OvenMediaEngine
OvenMediaEngine copied to clipboard
OME docker container doesn't respond to SIGTERM
Describe the bug
SIGTERM is the standard way for a graceful program termination. The official OME container doesn't seem to respond to it.
It does seem to correctly shut down on SIGABRT (well, at least there is a log entry, so I guess it must be graceful shutdown and not a default handler) but docker and k8s both use SIGTERM as the default shutdown signal.
To Reproduce
$ docker run --name ome -d docker.io/airensoft/ovenmediaengine:0.16.4
2c39a0d3f324ca1f124c5ef4997b96fd21daa821d58179f8b43f773abb1aa733
danil@danil-main:/mnt/c/Users/danil/Documents/k8s-public-copy
$ docker kill --signal SIGTERM ome
ome
$ docker ps
CONTAINER ID IMAGE COMMAND CREATED STATUS PORTS
NAMES
2c39a0d3f324 airensoft/ovenmediaengine:0.16.4 "/opt/ovenmediaengin…" 59 seconds ago Up 59 seconds 80/tcp, 1935/tcp, 3333-3334/tcp, 8080/tcp, 8090/tcp, 4000-4005/udp, 9000/tcp, 10000-10010/udp ome
$ time docker stop ome
ome
real 0m10.306s
user 0m0.017s
sys 0m0.028s
As you can see, docker kill --signal SIGTERM ome
did nothing, and docker stop ome
hanged until 10s timeout.
Expected behavior
Container performs graceful shutdown on SIGTERM.
Server:
- OvenMediaEngine Version:
docker.io/airensoft/ovenmediaengine:0.16.4
Additional context
I don't have a server with non-docker OME available, so I can't check if this is a docker-specific issue. If it is, then my guess is that it may be related to linux disabling default signal handlers for PID 1.

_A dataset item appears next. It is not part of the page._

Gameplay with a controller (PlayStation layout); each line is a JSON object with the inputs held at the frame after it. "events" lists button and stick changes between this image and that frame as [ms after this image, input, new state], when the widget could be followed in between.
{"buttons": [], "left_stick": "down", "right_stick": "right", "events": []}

Also, as a sanity check, here is a similar test with nginx:
$ docker run --name nginx -d nginx
4e4856903f1ad2cb964a0c55c2f1c3d8b3b5f38381a084488ade5512befcd2c6
danil@danil-main:/mnt/c/Users/danil/Documents/k8s-public-copy
$ docker kill --signal SIGTERM nginx
nginx
danil@danil-main:/mnt/c/Users/danil/Documents/k8s-public-copy
$ docker ps --all
CONTAINER ID IMAGE COMMAND CREATED STATUS PORTS NAMES
9cef57b37d5f nginx "/docker-entrypoint.…" 12 seconds ago Exited (0) 6 seconds ago nginx
$ docker rm nginx
nginx
$ docker run --name nginx -d nginx
c11b540f96b1bcaeca21414b75bb4b30fc1af011e3d713ff76642ec37f940543
danil@danil-main:/mnt/c/Users/danil/Documents/k8s-public-copy
$ time docker stop nginx
nginx
real 0m0.481s
user 0m0.020s
sys 0m0.020s
For those who use docker-compose, put this into your docker-compose.yml as a workaround:
stop_signal: KILL
(for an example, see https://github.com/basisbit/KitchenCDN/blob/main/docker-compose.yml )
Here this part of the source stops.